## Estratto del testo:
Chi sono i Rohingya e cosa sappiamo sul genocidio

Da anni ormai i riflettori sono puntati sul terrorismo e sull’estremismo islamico, e se in questi casi l’Islam viene visto come un nemico da sconfiggere, in alcune parti del mondo è una vittima da salvare. Stiamo parlando dei musulmani Rohingya, un milione di persone che costituiscono una minoranza in Myanmar (Birmania). Secondo il rapporto delle Nazioni Unite, si tratta della minoranza più perseguitata al mondo e se prima nessuno ne aveva mai sentito parlare, dalla rivolta del 2012 questo gruppo etnico è riuscito a catturare l’attenzione della popolazione mondiale. In particolare, negli ultimi tempi sembra che si stia facendo più chiarezza su ciò che i Rohingya sono costretti a sopportare, tra cui anche l’ultima strage. Cerchiamo allora di capire bene chi sono i Rohingya, quali sono le loro condizioni e cosa è successo nell’ultima strage.

## Materiale da esaminare:
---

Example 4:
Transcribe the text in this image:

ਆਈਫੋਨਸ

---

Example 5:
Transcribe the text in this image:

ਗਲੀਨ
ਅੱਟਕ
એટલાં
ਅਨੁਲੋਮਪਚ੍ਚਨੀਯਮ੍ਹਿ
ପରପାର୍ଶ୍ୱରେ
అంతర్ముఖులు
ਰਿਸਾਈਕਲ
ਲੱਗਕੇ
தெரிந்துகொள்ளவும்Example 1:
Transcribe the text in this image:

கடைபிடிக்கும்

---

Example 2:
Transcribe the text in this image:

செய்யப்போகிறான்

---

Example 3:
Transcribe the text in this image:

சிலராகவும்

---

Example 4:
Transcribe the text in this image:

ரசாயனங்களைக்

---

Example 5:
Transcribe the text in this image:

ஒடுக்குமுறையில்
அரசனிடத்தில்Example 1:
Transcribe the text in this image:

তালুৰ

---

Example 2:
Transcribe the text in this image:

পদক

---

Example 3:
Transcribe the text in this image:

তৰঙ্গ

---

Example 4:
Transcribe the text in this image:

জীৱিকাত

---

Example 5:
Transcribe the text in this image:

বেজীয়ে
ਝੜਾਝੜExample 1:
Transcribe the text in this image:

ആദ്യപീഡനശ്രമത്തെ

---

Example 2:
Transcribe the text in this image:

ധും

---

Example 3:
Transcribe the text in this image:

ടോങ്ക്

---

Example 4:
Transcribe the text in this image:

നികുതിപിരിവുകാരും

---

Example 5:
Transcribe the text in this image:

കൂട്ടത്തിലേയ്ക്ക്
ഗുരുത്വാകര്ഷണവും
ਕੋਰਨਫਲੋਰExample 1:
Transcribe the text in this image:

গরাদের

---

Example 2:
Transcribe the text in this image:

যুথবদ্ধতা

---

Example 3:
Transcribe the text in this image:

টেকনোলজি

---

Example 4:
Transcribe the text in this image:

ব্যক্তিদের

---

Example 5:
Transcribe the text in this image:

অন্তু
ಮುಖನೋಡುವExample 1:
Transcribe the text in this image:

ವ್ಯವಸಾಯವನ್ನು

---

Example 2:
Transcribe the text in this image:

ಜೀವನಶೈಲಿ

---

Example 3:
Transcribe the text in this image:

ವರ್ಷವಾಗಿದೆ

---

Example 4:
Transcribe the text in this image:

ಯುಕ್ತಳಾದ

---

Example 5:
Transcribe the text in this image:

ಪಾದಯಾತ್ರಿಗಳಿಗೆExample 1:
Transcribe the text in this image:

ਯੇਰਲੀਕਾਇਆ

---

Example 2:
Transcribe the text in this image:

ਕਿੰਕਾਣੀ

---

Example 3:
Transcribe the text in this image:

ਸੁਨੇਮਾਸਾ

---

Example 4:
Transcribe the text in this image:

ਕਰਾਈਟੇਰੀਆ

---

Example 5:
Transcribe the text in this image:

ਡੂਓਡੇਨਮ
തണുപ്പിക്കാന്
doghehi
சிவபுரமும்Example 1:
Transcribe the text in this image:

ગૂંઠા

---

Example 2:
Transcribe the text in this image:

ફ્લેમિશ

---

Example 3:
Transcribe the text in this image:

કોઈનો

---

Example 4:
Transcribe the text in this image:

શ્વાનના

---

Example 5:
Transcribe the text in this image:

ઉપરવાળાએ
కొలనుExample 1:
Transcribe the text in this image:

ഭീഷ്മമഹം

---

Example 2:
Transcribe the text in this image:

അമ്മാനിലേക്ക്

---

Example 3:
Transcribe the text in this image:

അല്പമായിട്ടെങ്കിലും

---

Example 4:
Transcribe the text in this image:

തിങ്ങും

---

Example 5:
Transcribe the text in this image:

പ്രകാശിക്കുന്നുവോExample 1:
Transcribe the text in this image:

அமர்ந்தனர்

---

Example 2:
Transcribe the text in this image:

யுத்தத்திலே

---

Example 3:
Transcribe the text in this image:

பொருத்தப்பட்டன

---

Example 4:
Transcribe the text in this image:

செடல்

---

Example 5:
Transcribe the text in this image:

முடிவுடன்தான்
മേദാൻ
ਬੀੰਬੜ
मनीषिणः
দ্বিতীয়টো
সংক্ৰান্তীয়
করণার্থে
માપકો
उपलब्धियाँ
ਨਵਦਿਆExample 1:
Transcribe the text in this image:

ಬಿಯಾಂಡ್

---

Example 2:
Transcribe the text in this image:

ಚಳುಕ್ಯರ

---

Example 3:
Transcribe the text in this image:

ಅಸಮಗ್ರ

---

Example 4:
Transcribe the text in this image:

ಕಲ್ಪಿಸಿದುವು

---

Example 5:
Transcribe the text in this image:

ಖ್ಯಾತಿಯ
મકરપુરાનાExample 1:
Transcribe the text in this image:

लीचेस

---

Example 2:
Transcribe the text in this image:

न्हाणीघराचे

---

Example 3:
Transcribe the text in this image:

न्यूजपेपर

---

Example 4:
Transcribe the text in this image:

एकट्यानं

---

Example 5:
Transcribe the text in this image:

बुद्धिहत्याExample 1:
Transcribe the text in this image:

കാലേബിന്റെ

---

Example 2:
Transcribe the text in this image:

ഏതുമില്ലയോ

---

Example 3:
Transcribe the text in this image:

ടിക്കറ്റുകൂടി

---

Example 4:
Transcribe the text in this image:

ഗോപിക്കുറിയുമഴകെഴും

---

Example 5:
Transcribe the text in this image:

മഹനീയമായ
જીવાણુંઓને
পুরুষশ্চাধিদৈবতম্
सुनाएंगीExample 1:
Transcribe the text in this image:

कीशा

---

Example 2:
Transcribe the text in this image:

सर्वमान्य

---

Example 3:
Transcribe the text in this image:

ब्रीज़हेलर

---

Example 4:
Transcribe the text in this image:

## Cosa fare:
Ricopia parola per parola il passo del testo sui Rohingya che parte da "Da anni ormai" e arriva fino a "successo nell’ultima strage.".

## Risultato:
Da anni ormai i riflettori sono puntati sul terrorismo e sull’estremismo islamico, e se in questi casi l’Islam viene visto come un nemico da sconfiggere, in alcune parti del mondo è una vittima da salvare. Stiamo parlando dei musulmani Rohingya, un milione di persone che costituiscono una minoranza in Myanmar (Birmania). Secondo il rapporto delle Nazioni Unite, si tratta della minoranza più perseguitata al mondo e se prima nessuno ne aveva mai sentito parlare, dalla rivolta del 2012 questo gruppo etnico è riuscito a catturare l’attenzione della popolazione mondiale. In particolare, negli ultimi tempi sembra che si stia facendo più chiarezza su ciò che i Rohingya sono costretti a sopportare, tra cui anche l’ultima strage. Cerchiamo allora di capire bene chi sono i Rohingya, quali sono le loro condizioni e cosa è successo nell’ultima strage.